Small and midsize businesses (SMBs) are fighting an uphill battle when it comes to managing their network security. According to a 2016 Ponemon study, 69 percent of SMBs don’t have the adequate budget or in-house expertise to achieve a strong cyber security position. As a matter of fact, more than half of the study’s SMB respondents experienced a data breach or cyber attack in the past year with an average cost of $879,582.
This is not a coincidence. Cyber criminals deliberately attack SMBs because they present weaker targets, they can be part of a supply chain to bigger companies, and because changes in the dark web have made it more profitable to sell small batches of credit cards or personal information.
Traditionally, small businesses focus their limited IT resources on everything but network security. To overcome this issue, many SMBs have turned to the cloud and to small, local managed service providers (MSPs) to handle their IT needs.
New security solutions allow traditional MSPs to easily “plug in” security services such as prevention, detection, and response capabilities as an affordable subscription for SMBs with very little hassle or setup required. This creates a new kind of service – the managed security service provider, or MSSP.
Signs it might be time to pick up the phone and call an MSSP
But how do SMBs know when to consider getting outside support for their security needs? Here are five signs it might be time to pick up the phone and call an MSSP:
1. Limited resources and expertise within your organization: Your organization has a limited IT staff that doesn’t have the required experience in security that today’s emerging threat landscape demands. You often find your organization falling behind in reactive mode to security incidents. In addition, you don’t have the resources to configure, monitor, and update your security products to ensure ongoing protection.
2. Budget restrictions: Your organization doesn’t have budget allocated to IT security. More often than not, security is not on the budget for SMBs (51 percent of small businesses surveyed recently by Experian did not allocate any budget towards risk mitigation for cyber attacks), and until recently, managed security services have been a luxury reserved for only large enterprises. However, with the emergence of ongoing threats targeted towards SMBs and the introduction of security solutions that focus on ease-of-management and monitoring, traditional MSPs are adding security-as-a-service to solution portfolios that provide cost-effective security.
3. Lack of visibility into IT: Do you know what data and IT resources your business uses? SMBs often do not have visibility into what resources are being consumed, where these resources reside, and how they potentially interact. Whether it’s a laptop running lightweight bookkeeping software, or a point-of-sale solution running a SaaS application, the ability to identify what data is being used, where this data is stored, and how it’s processed by users and applications is key to keeping that data secure.

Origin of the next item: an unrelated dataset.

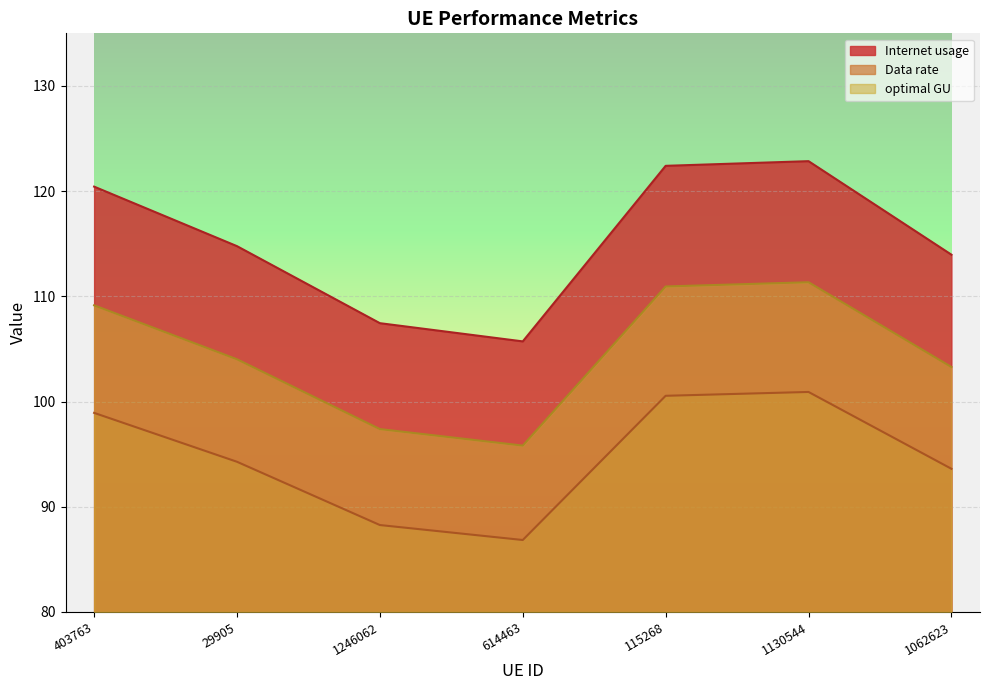

Count the number of categories in the chart.

7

SMBs also tend to adopt practices such as “Bring your own Device” and “Bring your own Identity” to keep things simple for customers and help their employees be as productive as possible. This leads to very fluid controls that create security risks and unpredictable complexities and make it even more difficult for a business to understand its IT resources. MSSPs can help identify and fill these critical security gaps with monitoring and reporting services and design an organization’s network and platform infrastructure to ensure proper identity and control measures, while continuing to satisfy ease-of-use and productivity requirements.

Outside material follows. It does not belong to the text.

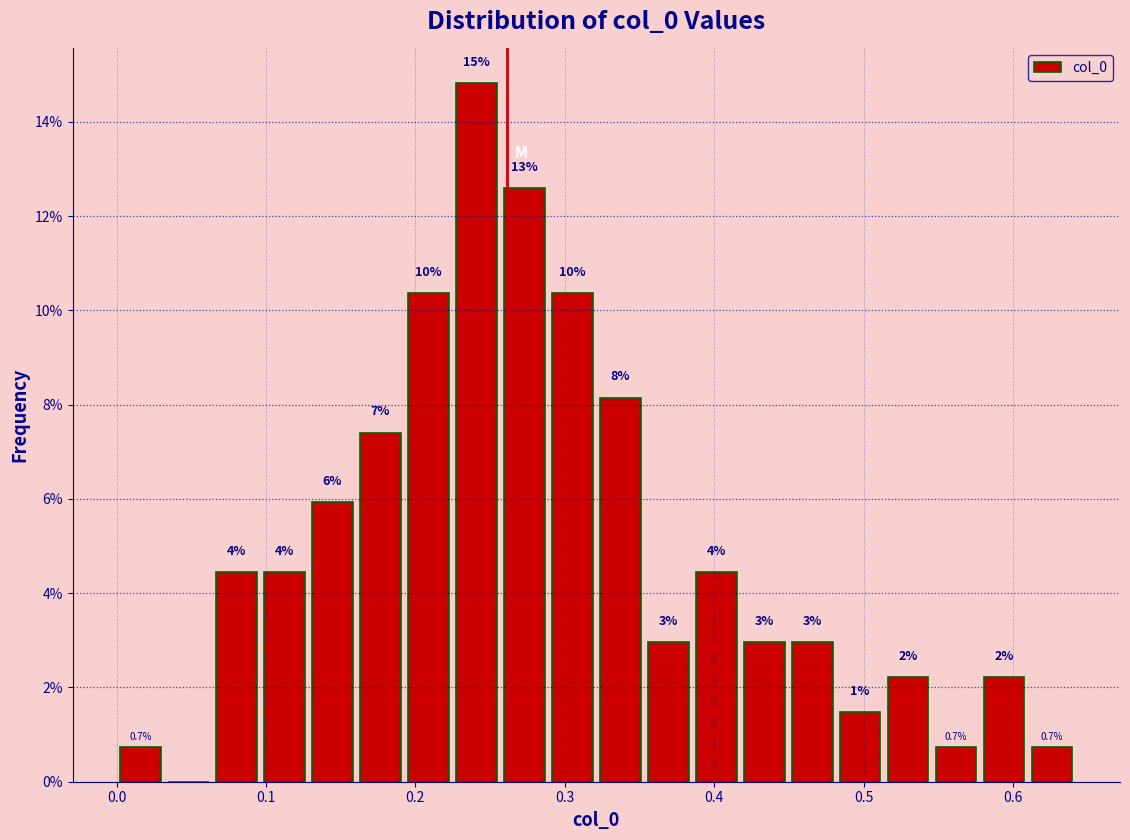

Around what value on the x-axis is the tallest bar? Give the approximate position of its centre, as read against the axis.

0.24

4. A vulnerable business ecosystem: Your business interacts with multiple vendors and other businesses, and often your applications reside in a broader ecosystem. If you have a contractual or permanent interface with a partnering business, such as a healthcare, hospitality, or financial services organization, attackers may target your IT system to launch an attack at one of your direct or indirect partners. Even if you’re sure that your business is of no interest to attackers, consider working with an MSSP to protect your relationship with your partners.
5. Compliance – To be, or not to be: Does your business follow the necessary security standards for its industry, such as PCI 3.0? Compliance and regulations are usually what drive the need to explore and implement security practices. MSSPs use comprehensive reporting techniques to identify compliance requirements and find any gaps where your business does not adhere to them. If you’re confused by the compliance requirements in your industry, it may be more beneficial to have an expert handle them instead of taking the time and effort away from your business to learn it yourself.
SMBs offer ripe targets for today’s cyber criminal. In 2016, smaller organizations were targeted specifically with spear-phishing trojan attacks and point-of-sale attacks, including one that affected 350+ Eddie Bauer stores. Remember the Home Depot attack that stole 56 million credit card numbers in 2014? That’s what SMBs now face regularly. To overcome these challenges, SMBs need to be vigilant in protecting their employees, customers and partners. If any of the five signs listed above resonate, it’s time to talk with your existing trusted IT partners or MSPs to ensure that their security service properly addresses your needs.